What you should do: Substitute "leafless tree" for every "bare deciduous tree" in all the items below, keeping everything else the same. Leave the pictures out of your answer.

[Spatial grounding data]
◆ ◆ ◆ ◆
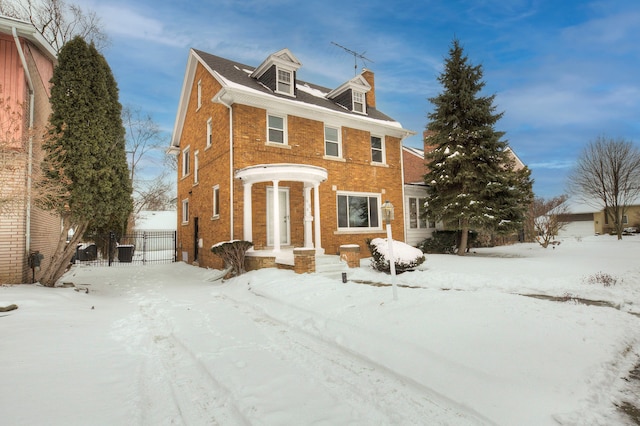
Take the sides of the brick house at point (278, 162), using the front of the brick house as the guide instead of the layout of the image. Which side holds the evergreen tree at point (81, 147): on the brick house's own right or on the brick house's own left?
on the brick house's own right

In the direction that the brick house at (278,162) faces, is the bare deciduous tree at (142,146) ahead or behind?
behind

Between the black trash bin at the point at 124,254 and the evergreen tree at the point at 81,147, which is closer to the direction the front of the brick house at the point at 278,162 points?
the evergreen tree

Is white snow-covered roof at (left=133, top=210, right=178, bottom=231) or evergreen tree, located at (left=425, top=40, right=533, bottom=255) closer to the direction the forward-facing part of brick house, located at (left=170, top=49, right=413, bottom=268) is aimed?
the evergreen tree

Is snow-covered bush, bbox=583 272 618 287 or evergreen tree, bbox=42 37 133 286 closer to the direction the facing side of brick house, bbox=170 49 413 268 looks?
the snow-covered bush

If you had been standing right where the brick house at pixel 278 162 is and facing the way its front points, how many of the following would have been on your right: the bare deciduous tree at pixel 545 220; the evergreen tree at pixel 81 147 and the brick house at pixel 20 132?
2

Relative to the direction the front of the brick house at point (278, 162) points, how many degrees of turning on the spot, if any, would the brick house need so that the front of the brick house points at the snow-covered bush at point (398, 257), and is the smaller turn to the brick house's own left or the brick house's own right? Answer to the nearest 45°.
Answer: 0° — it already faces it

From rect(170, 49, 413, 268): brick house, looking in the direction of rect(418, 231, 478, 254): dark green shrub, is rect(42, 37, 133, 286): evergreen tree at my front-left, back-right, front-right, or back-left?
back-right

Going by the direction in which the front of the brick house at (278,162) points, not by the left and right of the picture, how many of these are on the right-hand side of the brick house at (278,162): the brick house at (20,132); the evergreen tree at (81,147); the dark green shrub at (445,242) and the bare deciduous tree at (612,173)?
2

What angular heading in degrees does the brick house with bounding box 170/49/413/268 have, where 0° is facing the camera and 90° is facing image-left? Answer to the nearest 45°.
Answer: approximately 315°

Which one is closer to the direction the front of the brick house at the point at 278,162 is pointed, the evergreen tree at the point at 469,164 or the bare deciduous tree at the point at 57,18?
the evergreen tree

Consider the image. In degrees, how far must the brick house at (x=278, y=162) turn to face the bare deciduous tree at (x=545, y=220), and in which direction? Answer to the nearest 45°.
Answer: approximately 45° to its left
◆ ◆ ◆ ◆
Answer to the exercise:
Take the sides of the brick house at point (278, 162), using the front of the brick house as the guide instead of the layout of the image. Which side holds the evergreen tree at point (81, 147): on the brick house's own right or on the brick house's own left?
on the brick house's own right

In the direction that the brick house at (278,162) faces, is the leafless tree at (142,146) ahead or behind?
behind

Between the black trash bin at the point at 124,254 and the evergreen tree at the point at 81,147, which is closer to the direction the front of the brick house at the point at 278,162 points?
the evergreen tree

Is white snow-covered roof at (left=133, top=210, right=178, bottom=231) or evergreen tree, located at (left=425, top=40, right=533, bottom=255) closer to the direction the forward-facing part of brick house, located at (left=170, top=49, right=413, bottom=268) is aimed?
the evergreen tree

Is snow-covered bush, bbox=583 272 618 287 or evergreen tree, bbox=42 37 133 286 closer to the direction the facing side of brick house, bbox=170 49 413 268 looks?
the snow-covered bush

If you had been standing right where the brick house at pixel 278 162 is and facing the way its front points, how many of the following would have been on your right: the leafless tree at pixel 545 220; the evergreen tree at pixel 81 147 and the brick house at pixel 20 132?
2

Relative to the direction the front of the brick house at point (278, 162) points, how many degrees of turning on the spot, if any, would the brick house need so that the front of the brick house points at the snow-covered bush at point (398, 257), and is the smaller turn to the brick house's own left or the brick house's own right? Answer to the nearest 45°.
Answer: 0° — it already faces it

From rect(170, 49, 413, 268): brick house, looking in the direction of rect(418, 231, 478, 254): dark green shrub, is rect(42, 37, 133, 286): evergreen tree at my front-left, back-right, front-right, or back-left?
back-right

Going by the direction in which the front of the brick house at (278,162) points, not by the left and right of the picture, how many of these are on the right-hand side of the brick house at (278,162): the brick house at (20,132); the evergreen tree at (81,147); the dark green shrub at (445,242) and the leafless tree at (612,173)?
2

What angular heading in degrees does the brick house with bounding box 170/49/413/268 have, where 0° is facing the camera and 90° is facing image-left? Answer to the nearest 45°.
Answer: approximately 315°

Which one is closer to the direction the front of the brick house at the point at 278,162 is pointed, the evergreen tree at the point at 469,164 or the leafless tree at the point at 57,18?
the evergreen tree

Consider the image. In degrees, how far must the brick house at (x=278, y=162) turn to face the leafless tree at (x=545, y=220), and in which direction? Answer to the nearest 45°.
Answer: approximately 45° to its left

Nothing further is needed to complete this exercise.